• Input
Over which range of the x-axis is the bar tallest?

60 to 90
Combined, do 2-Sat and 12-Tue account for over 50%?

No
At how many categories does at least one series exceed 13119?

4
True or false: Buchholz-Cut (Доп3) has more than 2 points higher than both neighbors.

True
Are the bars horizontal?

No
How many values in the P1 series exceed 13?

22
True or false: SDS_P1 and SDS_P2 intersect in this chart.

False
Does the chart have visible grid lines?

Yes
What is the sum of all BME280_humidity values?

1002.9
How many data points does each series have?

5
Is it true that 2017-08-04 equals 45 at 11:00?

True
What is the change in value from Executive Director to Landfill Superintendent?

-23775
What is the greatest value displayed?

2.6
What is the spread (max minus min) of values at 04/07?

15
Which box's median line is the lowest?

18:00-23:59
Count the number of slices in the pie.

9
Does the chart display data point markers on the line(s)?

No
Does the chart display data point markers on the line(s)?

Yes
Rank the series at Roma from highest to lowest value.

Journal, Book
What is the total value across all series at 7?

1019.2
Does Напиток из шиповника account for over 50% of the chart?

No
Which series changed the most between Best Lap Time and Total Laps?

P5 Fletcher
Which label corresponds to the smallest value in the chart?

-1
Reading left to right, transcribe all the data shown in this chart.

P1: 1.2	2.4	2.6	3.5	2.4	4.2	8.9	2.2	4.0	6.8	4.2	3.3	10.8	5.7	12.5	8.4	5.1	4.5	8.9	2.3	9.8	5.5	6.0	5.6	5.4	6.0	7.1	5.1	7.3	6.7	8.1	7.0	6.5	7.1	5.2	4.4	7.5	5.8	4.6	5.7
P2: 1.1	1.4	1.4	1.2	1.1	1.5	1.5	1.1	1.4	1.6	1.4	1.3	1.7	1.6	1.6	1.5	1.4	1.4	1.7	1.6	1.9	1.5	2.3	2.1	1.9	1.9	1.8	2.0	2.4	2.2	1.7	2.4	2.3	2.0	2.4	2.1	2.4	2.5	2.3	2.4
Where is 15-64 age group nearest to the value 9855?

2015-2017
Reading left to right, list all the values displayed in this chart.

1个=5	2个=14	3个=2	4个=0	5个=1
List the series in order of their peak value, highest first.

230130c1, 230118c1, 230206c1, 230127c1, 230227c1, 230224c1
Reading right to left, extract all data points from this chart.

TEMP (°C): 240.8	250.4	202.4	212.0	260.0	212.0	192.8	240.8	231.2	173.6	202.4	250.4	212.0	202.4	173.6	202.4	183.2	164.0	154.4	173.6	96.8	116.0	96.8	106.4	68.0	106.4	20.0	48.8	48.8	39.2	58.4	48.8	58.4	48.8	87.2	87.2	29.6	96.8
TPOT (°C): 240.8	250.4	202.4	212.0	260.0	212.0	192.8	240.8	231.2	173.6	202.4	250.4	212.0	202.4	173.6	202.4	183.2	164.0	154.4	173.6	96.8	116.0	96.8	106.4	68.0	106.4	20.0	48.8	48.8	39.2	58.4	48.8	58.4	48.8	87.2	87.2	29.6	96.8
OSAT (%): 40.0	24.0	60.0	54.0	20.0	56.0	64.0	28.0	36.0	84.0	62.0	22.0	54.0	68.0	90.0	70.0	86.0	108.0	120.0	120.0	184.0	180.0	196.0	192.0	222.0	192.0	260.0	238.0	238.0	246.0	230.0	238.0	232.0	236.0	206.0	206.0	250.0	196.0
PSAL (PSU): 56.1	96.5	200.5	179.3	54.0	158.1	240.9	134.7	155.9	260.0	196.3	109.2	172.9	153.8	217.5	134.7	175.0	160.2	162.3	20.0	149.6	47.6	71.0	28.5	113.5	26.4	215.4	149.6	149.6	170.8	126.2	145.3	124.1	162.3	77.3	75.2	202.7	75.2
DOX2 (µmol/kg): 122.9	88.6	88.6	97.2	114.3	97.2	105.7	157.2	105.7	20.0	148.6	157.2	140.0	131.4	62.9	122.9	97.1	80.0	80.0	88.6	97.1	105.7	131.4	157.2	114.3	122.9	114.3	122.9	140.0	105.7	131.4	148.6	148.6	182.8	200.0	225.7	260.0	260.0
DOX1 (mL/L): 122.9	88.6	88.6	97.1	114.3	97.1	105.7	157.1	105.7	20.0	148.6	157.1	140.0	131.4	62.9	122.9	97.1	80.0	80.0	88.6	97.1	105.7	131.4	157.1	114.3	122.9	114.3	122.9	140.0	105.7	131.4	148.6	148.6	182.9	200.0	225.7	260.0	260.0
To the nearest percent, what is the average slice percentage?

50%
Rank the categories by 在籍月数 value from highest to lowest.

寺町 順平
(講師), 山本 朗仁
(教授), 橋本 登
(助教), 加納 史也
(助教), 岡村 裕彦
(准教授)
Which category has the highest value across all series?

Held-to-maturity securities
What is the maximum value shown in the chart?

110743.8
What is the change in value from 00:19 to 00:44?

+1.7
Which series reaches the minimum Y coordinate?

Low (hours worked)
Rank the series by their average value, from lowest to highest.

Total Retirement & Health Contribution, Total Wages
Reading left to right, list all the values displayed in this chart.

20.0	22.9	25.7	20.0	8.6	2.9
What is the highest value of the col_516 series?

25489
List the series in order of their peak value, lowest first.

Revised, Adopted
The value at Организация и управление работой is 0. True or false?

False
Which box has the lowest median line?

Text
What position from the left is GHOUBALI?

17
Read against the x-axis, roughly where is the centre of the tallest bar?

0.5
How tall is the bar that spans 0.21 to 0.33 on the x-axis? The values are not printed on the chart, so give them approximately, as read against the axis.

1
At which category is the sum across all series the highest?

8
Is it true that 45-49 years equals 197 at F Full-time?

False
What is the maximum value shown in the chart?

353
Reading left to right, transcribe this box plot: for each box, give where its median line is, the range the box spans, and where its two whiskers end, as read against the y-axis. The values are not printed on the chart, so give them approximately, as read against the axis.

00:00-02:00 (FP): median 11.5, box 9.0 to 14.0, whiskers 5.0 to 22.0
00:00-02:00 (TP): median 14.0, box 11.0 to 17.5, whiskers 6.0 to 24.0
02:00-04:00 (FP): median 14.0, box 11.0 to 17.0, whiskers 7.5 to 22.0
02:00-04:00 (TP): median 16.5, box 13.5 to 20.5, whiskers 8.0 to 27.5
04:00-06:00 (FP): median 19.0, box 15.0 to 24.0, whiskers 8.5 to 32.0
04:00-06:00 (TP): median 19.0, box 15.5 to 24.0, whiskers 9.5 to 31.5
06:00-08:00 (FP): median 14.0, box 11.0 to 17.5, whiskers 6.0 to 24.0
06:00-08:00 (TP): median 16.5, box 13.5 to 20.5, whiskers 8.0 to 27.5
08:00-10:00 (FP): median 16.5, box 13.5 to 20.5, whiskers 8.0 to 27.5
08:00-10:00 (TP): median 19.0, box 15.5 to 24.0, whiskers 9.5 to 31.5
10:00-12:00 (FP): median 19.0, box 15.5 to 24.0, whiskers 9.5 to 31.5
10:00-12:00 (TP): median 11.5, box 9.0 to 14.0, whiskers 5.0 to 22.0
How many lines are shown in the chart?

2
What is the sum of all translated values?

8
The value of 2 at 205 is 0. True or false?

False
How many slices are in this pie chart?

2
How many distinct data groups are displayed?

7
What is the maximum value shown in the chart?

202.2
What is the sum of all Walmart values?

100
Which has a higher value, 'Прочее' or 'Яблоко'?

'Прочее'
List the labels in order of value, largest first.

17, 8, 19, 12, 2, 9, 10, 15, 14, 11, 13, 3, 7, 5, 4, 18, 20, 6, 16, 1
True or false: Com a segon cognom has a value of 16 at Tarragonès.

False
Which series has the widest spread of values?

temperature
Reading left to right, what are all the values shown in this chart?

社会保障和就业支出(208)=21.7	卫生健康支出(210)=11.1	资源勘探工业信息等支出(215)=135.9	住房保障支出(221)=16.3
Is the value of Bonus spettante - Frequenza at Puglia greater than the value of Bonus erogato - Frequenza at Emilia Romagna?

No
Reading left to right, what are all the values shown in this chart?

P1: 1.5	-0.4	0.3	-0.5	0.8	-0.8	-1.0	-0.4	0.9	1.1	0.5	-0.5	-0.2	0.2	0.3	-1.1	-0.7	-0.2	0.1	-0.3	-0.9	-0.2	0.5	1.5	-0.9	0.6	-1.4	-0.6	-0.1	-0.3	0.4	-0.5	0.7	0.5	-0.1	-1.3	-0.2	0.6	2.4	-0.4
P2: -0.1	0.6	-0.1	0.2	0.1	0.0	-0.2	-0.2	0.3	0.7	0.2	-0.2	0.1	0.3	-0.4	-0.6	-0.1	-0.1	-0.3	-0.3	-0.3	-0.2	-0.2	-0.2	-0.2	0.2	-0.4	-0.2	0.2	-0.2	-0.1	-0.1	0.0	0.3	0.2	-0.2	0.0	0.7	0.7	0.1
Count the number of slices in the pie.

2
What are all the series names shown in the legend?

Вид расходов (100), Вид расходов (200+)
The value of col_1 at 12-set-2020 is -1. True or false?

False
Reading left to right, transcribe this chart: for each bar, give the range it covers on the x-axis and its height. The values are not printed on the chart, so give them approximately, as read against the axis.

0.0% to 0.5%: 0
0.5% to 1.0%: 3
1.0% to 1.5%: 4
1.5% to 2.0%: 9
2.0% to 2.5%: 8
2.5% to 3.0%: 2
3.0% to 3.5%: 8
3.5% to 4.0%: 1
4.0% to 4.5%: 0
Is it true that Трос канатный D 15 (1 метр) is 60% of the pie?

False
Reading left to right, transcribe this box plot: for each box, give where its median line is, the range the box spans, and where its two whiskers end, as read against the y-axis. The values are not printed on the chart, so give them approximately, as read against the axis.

• Your instructions
Retype the items from the line with "temperature" to the line with "Reading left to right, transcribe this chart: for", keeping every character as it appears.

• Task result
temperature
Reading left to right, what are all the values shown in this chart?

社会保障和就业支出(208)=21.7	卫生健康支出(210)=11.1	资源勘探工业信息等支出(215)=135.9	住房保障支出(221)=16.3
Is the value of Bonus spettante - Frequenza at Puglia greater than the value of Bonus erogato - Frequenza at Emilia Romagna?

No
Reading left to right, what are all the values shown in this chart?

P1: 1.5	-0.4	0.3	-0.5	0.8	-0.8	-1.0	-0.4	0.9	1.1	0.5	-0.5	-0.2	0.2	0.3	-1.1	-0.7	-0.2	0.1	-0.3	-0.9	-0.2	0.5	1.5	-0.9	0.6	-1.4	-0.6	-0.1	-0.3	0.4	-0.5	0.7	0.5	-0.1	-1.3	-0.2	0.6	2.4	-0.4
P2: -0.1	0.6	-0.1	0.2	0.1	0.0	-0.2	-0.2	0.3	0.7	0.2	-0.2	0.1	0.3	-0.4	-0.6	-0.1	-0.1	-0.3	-0.3	-0.3	-0.2	-0.2	-0.2	-0.2	0.2	-0.4	-0.2	0.2	-0.2	-0.1	-0.1	0.0	0.3	0.2	-0.2	0.0	0.7	0.7	0.1
Count the number of slices in the pie.

2
What are all the series names shown in the legend?

Вид расходов (100), Вид расходов (200+)
The value of col_1 at 12-set-2020 is -1. True or false?

False
Reading left to right, transcribe this chart: for each bar, give the range it covers on the x-axis and its height. The values are not printed on the chart, so give them approximately, as read against the axis.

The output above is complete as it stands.